The lackadaisical transition defense was a problem even in a 7-1 preseason (how misleading that record looks now). The turnovers are a newer phenomenon.
Clifford calls transition defense his “non-negotiable,” as in if you refuse to run back you’ll sit. But how can he sit an entire roster?
High turnover might not be “non-negotiable,” but it would be pretty close.
“We’re just so disorganized,” Clifford said post-game. “They’re very good defensively, but we play with very little purpose. We don’t understand what wins.
“We’ve worked on it, we’ve watched it… If you’re going to look at every game that’s played, if you’re going to not run back on defense and turn the ball over, you’re gonna lose.”
Clifford didn’t sound so much angry as exasperated.

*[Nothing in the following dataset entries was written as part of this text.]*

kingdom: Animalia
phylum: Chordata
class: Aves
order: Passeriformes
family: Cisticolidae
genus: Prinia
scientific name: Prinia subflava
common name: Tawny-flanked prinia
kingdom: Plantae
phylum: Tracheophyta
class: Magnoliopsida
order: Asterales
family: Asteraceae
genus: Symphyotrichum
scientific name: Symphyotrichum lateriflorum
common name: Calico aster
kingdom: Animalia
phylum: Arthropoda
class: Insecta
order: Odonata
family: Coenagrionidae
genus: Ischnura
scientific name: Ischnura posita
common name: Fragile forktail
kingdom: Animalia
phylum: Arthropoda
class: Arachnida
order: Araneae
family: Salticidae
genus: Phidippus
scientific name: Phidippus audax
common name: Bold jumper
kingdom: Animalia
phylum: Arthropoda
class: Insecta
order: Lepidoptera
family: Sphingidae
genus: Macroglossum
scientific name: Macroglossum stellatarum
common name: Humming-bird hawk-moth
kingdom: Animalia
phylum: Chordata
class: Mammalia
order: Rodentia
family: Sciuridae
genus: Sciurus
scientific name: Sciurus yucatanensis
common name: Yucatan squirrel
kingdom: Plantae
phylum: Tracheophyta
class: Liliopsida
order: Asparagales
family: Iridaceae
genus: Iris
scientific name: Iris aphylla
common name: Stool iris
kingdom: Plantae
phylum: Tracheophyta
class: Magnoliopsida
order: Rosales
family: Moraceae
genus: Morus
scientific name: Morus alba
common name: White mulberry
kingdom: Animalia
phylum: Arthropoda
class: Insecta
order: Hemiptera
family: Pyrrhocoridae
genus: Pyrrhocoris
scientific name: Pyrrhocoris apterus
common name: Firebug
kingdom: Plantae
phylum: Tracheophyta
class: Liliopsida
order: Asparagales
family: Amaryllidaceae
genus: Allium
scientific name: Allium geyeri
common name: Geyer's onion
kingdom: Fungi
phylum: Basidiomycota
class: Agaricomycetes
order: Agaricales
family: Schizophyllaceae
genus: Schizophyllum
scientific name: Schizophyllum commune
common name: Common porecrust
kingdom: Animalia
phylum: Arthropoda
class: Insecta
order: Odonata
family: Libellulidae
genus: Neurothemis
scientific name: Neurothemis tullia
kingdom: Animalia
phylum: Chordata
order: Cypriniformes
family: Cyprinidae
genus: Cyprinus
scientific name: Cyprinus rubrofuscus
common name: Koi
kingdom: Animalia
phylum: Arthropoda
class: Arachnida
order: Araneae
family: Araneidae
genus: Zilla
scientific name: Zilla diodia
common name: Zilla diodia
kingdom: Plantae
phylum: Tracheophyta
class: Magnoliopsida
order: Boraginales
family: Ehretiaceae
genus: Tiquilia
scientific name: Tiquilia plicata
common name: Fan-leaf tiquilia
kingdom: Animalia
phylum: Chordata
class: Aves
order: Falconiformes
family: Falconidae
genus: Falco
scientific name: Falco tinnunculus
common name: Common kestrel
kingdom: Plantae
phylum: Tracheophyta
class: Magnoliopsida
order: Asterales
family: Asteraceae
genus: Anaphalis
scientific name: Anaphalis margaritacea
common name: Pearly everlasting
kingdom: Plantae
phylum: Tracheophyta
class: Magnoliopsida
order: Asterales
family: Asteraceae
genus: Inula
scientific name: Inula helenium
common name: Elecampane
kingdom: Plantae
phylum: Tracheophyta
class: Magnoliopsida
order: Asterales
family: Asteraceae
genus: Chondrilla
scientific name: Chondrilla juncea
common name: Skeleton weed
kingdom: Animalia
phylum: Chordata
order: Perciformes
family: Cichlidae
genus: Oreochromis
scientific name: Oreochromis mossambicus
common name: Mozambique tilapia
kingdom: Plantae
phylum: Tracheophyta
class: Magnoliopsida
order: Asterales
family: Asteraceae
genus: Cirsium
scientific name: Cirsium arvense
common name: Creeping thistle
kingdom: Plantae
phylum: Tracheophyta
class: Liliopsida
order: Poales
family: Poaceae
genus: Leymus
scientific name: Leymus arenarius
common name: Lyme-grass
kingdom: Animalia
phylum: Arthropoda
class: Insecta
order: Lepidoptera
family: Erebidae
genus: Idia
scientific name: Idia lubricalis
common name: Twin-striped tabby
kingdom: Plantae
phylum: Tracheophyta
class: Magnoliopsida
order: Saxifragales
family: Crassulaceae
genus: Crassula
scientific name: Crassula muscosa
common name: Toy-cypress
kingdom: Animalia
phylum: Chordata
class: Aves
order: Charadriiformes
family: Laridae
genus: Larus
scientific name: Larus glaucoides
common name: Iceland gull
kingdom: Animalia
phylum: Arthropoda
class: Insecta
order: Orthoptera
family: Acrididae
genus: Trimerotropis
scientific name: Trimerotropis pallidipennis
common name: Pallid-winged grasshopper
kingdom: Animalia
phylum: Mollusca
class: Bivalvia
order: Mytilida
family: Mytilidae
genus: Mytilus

The teams he coached the first two seasons in Charlotte were formulaic, but at least they stuck to the script. Half the roster was turned over in the off-season and perhaps it will take time for the message to sink in.
“The good thing is we’re playing hard and we have a talented team,” Clifford said. “In this league it’s not who you play so much as how you play. We might have been not that talented the past two years, but we played well: We never beat ourselves, we were disciplined and right now, for these two games, we were none of that.”
A good example would be Nicolas Batum, who has been given major ballhandling responsibility in the new, flashier offense. Batum made his first four shots for a quick 10 points, but by game’s end he had committed seven turnovers.
The good news: This is an 82-game season, not the 16-game sprint that is an NFL season. But something needs to change soon because the margin for error to qualify for the playoffs doesn’t seem high, even considering the upgraded talent on this roster.
“That can change in one day,” Clifford said hopefully. “A lot of what is happening right now is just mental. We have smart guys and you can change things in this league in one day. It’s all about where your mind is at.”
Because right now it’s about where their minds aren’t.